South suburban schools say they did not invite a Jewish author back to speak to students because of changes to the curriculum and the author’s presentation.
For multiple years, schools in North Palos Elementary District 117 and Orland Park Elementary District 135 invited Fern Schumer Chapman of Lake Bluff to speak to elementary and junior high school students about her young adult memoir about her mother’s escape from Nazi Germany.
Chapman’s husband, Bruce Wasser, schedules her speaking engagements and said he had a great relationship with these districts as well as a verbal arrangement at the end of each year that she would return the following year.
But when he reached out to the south suburban schools to schedule her appearance this April, they declined to bring Chapman back. Wasser said he thinks the schools made this decision because of anti-Jewish hatred he said is on the rise since the Israel-Hamas War began Oct. 7.
“It was either passive voice, pressure was put on them or they perceived some pressure but never received any that caused them to rather abruptly change their mind,” said Wasser. “And since then, there has been no communication.”
But school officials say this is not true, and said there are a variety of reasons she was not invited back this year.
In February, when Wasser reached out to Century Junior High School in District 135, he said he received this reply from Principal Brian P. Horn.
“The District will be using a wide variety of resources from our newly adopted social studies curriculum to augment our lessons on the Holocaust,” the email message read, “therefore this year we are focusing on these resources in our curriculum rather than using an outside presenter.”
Wasser dismissed this explanation, saying the curriculum hasn’t changed since Chapman spoke in 2023.
District 135 Superintendent John Bryk said it has been multiple years since the district adopted the curriculum adjustment Horn referenced, but said it takes years to fully implement curriculum changes.
“There are no changes, we just decided to use the extra resources in our curriculum in lieu of using (Chapman) this year,” Horn said. “If a curriculum has been adopted within a handful of years, that’s a newly adopted curriculum.”
Bryk declined to provide more information about changes made to the Holocaust lessons, but said Horn’s message to Wasser could have better explained the decision.
“I am not going to disagree that it potentially could have been handled better,” said Bryk.
Bryk noted the school recently hosted another Jewish author, popular children’s book author Adam Gidwitz, as evidence there wasn’t an anti-Jewish bias.

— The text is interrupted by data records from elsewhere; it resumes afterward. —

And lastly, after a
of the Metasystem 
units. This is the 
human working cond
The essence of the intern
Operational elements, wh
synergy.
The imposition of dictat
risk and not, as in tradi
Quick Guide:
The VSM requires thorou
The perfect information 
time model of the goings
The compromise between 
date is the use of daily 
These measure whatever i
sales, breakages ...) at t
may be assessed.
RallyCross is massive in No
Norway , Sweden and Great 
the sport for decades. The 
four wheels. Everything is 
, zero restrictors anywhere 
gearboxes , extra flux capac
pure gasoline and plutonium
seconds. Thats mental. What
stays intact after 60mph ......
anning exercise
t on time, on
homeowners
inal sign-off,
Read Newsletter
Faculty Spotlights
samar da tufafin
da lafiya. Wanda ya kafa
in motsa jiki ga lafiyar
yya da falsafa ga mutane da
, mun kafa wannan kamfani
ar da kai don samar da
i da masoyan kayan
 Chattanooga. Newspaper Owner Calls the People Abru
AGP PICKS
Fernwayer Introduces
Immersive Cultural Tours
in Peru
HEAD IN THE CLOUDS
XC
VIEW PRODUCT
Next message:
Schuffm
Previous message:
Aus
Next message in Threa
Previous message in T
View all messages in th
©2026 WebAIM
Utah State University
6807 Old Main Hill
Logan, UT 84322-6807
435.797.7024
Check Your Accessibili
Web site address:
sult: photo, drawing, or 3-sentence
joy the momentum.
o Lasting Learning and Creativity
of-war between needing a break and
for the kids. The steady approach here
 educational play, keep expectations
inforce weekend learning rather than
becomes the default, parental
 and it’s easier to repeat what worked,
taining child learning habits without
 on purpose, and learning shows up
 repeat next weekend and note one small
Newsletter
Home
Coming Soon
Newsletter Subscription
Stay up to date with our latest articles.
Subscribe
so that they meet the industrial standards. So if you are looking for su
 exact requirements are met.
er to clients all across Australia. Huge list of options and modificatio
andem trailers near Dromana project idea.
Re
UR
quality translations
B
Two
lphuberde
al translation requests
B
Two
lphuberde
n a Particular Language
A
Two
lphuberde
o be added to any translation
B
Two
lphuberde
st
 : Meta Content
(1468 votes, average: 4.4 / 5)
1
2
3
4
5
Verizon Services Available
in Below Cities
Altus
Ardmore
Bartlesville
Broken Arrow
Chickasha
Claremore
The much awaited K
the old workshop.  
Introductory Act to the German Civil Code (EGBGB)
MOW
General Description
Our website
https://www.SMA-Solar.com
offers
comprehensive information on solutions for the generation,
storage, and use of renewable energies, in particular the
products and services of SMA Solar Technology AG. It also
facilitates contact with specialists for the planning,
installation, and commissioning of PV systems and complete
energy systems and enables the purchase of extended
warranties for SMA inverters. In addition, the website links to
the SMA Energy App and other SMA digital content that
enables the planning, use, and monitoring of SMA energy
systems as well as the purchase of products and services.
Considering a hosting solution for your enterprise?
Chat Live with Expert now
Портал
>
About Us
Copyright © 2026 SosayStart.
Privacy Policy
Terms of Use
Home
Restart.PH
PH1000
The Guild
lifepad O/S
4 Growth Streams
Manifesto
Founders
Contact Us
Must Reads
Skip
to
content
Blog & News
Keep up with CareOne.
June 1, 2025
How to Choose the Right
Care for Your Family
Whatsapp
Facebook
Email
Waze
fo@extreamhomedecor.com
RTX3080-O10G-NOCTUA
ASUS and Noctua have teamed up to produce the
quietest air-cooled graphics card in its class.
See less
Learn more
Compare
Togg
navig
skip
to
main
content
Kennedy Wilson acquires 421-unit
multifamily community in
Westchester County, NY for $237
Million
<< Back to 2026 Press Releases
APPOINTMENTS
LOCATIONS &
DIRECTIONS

But he said the district did receive emails protesting Gidwitz’s appearance.
“They were just concerned about what this person was going to talk (about),” said Bryk, alluding to discussions about “what’s going on in the Middle East.”
Gidwitz wrote in a column for Jewish Book Council that a Manhattan elementary school had recently decided to cancel his speaking appearance.
In his column, Gidwitz said he does not discuss current events in his books or publicly.
Bryk did not say how many emails objected to Gidwitz’s appearance, but said nobody emailed the district to object to Chapman’s appearance.
“I do not get into the politics at all,” said Chapman. “It is a history lesson for the young people and it is not about politics.”
Chapman’s social media accounts and books do not discuss current events such as the Israel-Hamas war outside of a repost on X of a CNN story about Hamas’s attack Oct. 7.
“Could this have been handled better? Obviously, because we’re in the situation that we’re in with these people,” said Bryk. “But to think that this had anything to do with anybody’s religious beliefs is not true. I can’t state it enough.”
Oak Ridge Elementary School and Glen Oaks Elementary School both are a part District 117 and have hosted Schumer in the past. Superintendent Jeannie Stachowiak said the district did not receive any emails calling for Chapman to not return.
Instead, they say they went in a different direction because Chapman’s presentation changed.
Before the COVID-19 pandemic, Fern Schumer Chapman brought her mother, Edith, to presentations. Edith, who fled Nazi Germany as a child, is the subject of Chapman’s writing.
Due to health concerns, Edith, who passed away in January, recently stopped presenting with her daughter.
She was not at the 2023 presentation at the District 117 schools.
“The presentation definitely took on a completely different feel,” said Stachowiak. “The children did not get anything out of it and they were sort of bored and it did not have the same feel from the original presentation.”
District 117 now connects students directly with the Illinois Holocaust Museum & Education Center for its education, said Assistant Superintendent Christine Droba. The Holocaust Museum did not respond to requests for confirmation.
Droba said the district did not tell Chapman the reason they were going in a different direction was because students were not as engaged.
“I know that I made a very major contribution to bringing this story to life — particularly when my mother was alive,” said Chapman before discussing the school’s decision to not have her back. “I also think it is a really dangerous precedent to set.”
On Tuesday, author and actor Brett Gelman spoke at a synagogue in Glencoe. He spoke about how many bookstores have canceled his scheduled appearances over security concerns. Gelman does discuss the Israel-Hamas war on his social media.